• Try it:
Reproduce the text of the material below with every instance of "Каннын" replaced by "Пхёнчхан" and everything else left unchanged. Leave the pictures out of the answer.

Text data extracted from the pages

»»

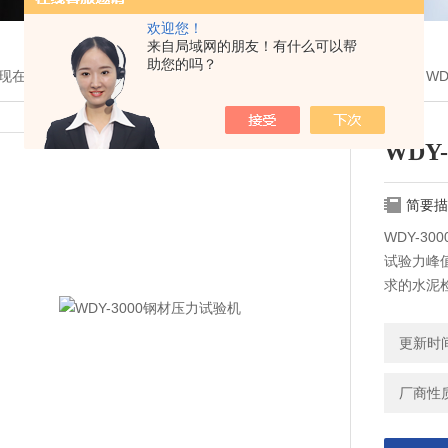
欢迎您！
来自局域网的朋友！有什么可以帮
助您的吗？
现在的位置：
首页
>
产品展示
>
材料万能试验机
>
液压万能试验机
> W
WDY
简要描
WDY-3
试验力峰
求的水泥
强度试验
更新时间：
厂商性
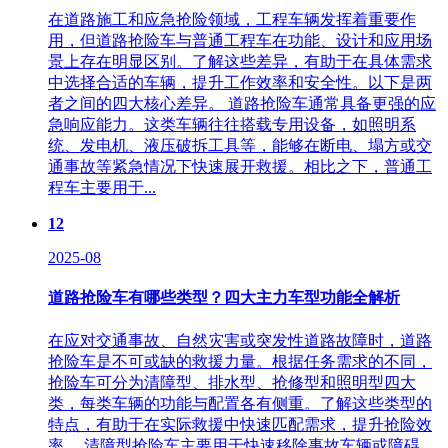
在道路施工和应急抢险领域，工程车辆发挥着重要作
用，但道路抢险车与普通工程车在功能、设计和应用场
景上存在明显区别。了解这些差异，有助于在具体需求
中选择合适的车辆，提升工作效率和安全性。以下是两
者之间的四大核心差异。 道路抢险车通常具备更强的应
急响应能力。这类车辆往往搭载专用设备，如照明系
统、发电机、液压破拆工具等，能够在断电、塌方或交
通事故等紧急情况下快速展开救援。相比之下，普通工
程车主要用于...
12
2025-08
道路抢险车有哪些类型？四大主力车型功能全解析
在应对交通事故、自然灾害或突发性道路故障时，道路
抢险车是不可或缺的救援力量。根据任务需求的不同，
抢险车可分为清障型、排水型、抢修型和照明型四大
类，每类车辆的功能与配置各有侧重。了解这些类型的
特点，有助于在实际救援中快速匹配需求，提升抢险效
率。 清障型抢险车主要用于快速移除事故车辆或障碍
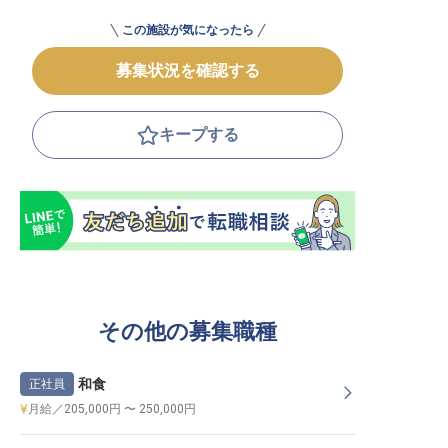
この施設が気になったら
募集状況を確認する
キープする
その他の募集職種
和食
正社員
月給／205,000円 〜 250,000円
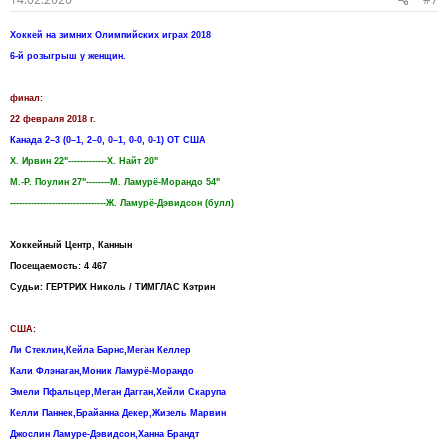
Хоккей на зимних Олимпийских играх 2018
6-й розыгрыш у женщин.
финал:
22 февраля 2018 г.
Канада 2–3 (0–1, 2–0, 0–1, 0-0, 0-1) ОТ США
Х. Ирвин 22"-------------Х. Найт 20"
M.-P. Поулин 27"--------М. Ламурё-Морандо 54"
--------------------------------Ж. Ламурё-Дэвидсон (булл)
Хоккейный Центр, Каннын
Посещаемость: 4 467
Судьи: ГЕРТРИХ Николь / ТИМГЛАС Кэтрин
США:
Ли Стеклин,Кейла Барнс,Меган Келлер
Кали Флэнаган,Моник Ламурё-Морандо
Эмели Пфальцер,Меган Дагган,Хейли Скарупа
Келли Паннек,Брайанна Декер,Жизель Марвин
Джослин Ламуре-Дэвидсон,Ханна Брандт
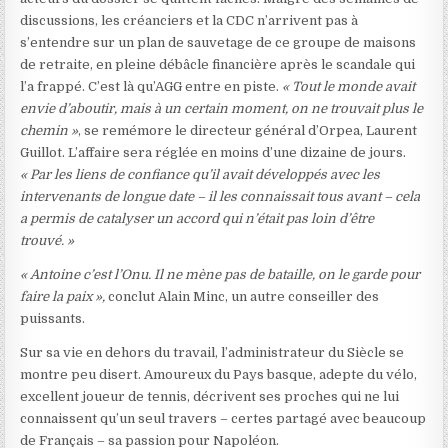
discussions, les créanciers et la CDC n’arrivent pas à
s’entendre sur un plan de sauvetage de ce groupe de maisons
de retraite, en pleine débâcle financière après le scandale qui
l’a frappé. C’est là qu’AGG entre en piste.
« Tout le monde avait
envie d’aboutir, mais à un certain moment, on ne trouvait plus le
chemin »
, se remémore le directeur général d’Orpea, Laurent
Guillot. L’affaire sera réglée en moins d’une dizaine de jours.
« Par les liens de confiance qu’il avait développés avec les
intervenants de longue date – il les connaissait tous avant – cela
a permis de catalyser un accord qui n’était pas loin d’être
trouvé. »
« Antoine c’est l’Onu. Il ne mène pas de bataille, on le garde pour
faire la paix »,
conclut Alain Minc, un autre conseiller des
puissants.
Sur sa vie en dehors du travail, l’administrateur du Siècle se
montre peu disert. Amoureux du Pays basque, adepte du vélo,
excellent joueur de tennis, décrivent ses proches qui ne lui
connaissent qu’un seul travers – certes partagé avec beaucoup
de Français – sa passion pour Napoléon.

««

• Task solution:
欢迎您！
来自局域网的朋友！有什么可以帮
助您的吗？
现在的位置：
首页
>
产品展示
>
材料万能试验机
>
液压万能试验机
> W
WDY
简要描
WDY-3
试验力峰
求的水泥
强度试验
更新时间：
厂商性
在道路施工和应急抢险领域，工程车辆发挥着重要作
用，但道路抢险车与普通工程车在功能、设计和应用场
景上存在明显区别。了解这些差异，有助于在具体需求
中选择合适的车辆，提升工作效率和安全性。以下是两
者之间的四大核心差异。 道路抢险车通常具备更强的应
急响应能力。这类车辆往往搭载专用设备，如照明系
统、发电机、液压破拆工具等，能够在断电、塌方或交
通事故等紧急情况下快速展开救援。相比之下，普通工
程车主要用于...
12
2025-08
道路抢险车有哪些类型？四大主力车型功能全解析
在应对交通事故、自然灾害或突发性道路故障时，道路
抢险车是不可或缺的救援力量。根据任务需求的不同，
抢险车可分为清障型、排水型、抢修型和照明型四大
类，每类车辆的功能与配置各有侧重。了解这些类型的
特点，有助于在实际救援中快速匹配需求，提升抢险效
率。 清障型抢险车主要用于快速移除事故车辆或障碍
この施設が気になったら
募集状況を確認する
キープする
その他の募集職種
和食
正社員
月給／205,000円 〜 250,000円
Хоккей на зимних Олимпийских играх 2018
6-й розыгрыш у женщин.
финал:
22 февраля 2018 г.
Канада 2–3 (0–1, 2–0, 0–1, 0-0, 0-1) ОТ США
Х. Ирвин 22"-------------Х. Найт 20"
M.-P. Поулин 27"--------М. Ламурё-Морандо 54"
--------------------------------Ж. Ламурё-Дэвидсон (булл)
Хоккейный Центр, Пхёнчхан
Посещаемость: 4 467
Судьи: ГЕРТРИХ Николь / ТИМГЛАС Кэтрин
США:
Ли Стеклин,Кейла Барнс,Меган Келлер
Кали Флэнаган,Моник Ламурё-Морандо
Эмели Пфальцер,Меган Дагган,Хейли Скарупа
Келли Паннек,Брайанна Декер,Жизель Марвин
Джослин Ламуре-Дэвидсон,Ханна Брандт
discussions, les créanciers et la CDC n’arrivent pas à
s’entendre sur un plan de sauvetage de ce groupe de maisons
de retraite, en pleine débâcle financière après le scandale qui
l’a frappé. C’est là qu’AGG entre en piste.
« Tout le monde avait
envie d’aboutir, mais à un certain moment, on ne trouvait plus le
chemin »
, se remémore le directeur général d’Orpea, Laurent
Guillot. L’affaire sera réglée en moins d’une dizaine de jours.
« Par les liens de confiance qu’il avait développés avec les
intervenants de longue date – il les connaissait tous avant – cela
a permis de catalyser un accord qui n’était pas loin d’être
trouvé. »
« Antoine c’est l’Onu. Il ne mène pas de bataille, on le garde pour
faire la paix »,
conclut Alain Minc, un autre conseiller des
puissants.
Sur sa vie en dehors du travail, l’administrateur du Siècle se
montre peu disert. Amoureux du Pays basque, adepte du vélo,
excellent joueur de tennis, décrivent ses proches qui ne lui
connaissent qu’un seul travers – certes partagé avec beaucoup
de Français – sa passion pour Napoléon.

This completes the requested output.